One of Ryoden’s dark brows lift, but he doesn’t interrupt.

“He’s here for me,” I finish before the weight of that admission truly slams into me.

Could his dragon spirit be seeking me out?

Ryoden’s face pinches like I’ve just confirmed that I’m somehow with the enemies. “You have a connection to the supernaturals.”

“Yes,” I answer simply, because dancing around it now would be an insult to both him and my history with the kings. “Just not in the way you seem determined to think.”

The wind whistles outside suddenly as the beams of light filtering into the room begin to fade out, leaving us immersed in shadows.

Ryoden steps further into the room, leaving the door open behind him. “You’re telling me a dragon might be flying toward this city because of you,” he says tightly before taking a breath, “and you think I’m supposed to feel less suspicious about who you are now?”

My lungs expand until it feels like they’ll burst as I try to center my emotions. My brain is focused on the logistics of what’s going on and convincing Ryoden that I’m not his enemy, but my heart is torn in the opposite direction of what this means if it is Torryn’s dragon.

I exhale and counter, “You’re supposed to believe what I’m telling you, in that I think he’s here for me.”

His jaw works, the muscle in his cheek ticking as he absorbs that. “Can he be reasoned with?”

I close my eyes for half a heartbeat and see Torryn’s face—the gentle crease to his brow when he sees any of his people in need, his laughter as we splashed around in the river, and the tenderness in his touch.

If this truly is his dragon spirit, my heart is telling me he’s come to protect me, not launch a war against the humans here.

“By me,” I answer, crossing my arms against my chest. “And definitely not by anyone pointing guns or tanks at his head.”

For a moment, we just stand there, the space between us charged with more than just the impending storm.

His eyes search my face, like he’s trying to decide whether to trust that I know what I’m talking about, whether to risk his city on the word of a woman he’s still not sure isn’t a walking disaster.
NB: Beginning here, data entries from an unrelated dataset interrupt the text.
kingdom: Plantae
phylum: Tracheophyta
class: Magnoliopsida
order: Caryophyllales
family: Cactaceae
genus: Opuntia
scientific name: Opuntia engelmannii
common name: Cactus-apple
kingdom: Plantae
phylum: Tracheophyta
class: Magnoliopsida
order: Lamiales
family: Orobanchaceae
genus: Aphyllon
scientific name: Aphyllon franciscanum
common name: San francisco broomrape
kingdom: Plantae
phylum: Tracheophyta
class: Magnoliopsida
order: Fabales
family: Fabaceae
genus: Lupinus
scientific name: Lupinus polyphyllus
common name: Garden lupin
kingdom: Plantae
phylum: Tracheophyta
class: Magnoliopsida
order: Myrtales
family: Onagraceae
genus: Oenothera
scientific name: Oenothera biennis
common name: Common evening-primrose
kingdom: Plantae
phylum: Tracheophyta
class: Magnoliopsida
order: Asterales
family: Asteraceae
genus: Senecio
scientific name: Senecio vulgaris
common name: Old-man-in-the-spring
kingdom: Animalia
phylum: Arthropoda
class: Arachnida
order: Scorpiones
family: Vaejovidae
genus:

“What do you want?” he asks finally.

It’s not the question I expected and my head jerks back. “Excuse me?”

“You made it clear that you don’t want to be cooped up here any longer,” he says, frustration sharpening his tone. “So what do you want to do, Wren? Do you want to prove to me that your words aren’t empty and that you don’t want any of my people hurt?”

The answer is already there, waiting in my chest, burning brightly. I know this will only lead to more questions and deeper suspicions from Ryoden, but this I can do…keeping the peace for both sides.

If it is Torryn.

“Take me to the wall,” I say. “If it is him, I need to see him. If there’s any chance of avoiding a fight, it’ll be because I’m up there and not locked in here.”

His mouth presses into a thin line. “And if it isn’t who you think?”

My commitment doesn’t waiver.

“Then you’ve brought one more pair of eyes onto the wall to stand guard,” I reply. “And a person who doesn’t want to watch your city burn if she can help it.”

He looks past me to the window, where the light is already going thin and strange, then back. He scrubs a hand over his face, fingers dragging along the rasp of stubble at his jaw, then nods once, decisive.

“Then I guess we’re going to the wall, Wren.”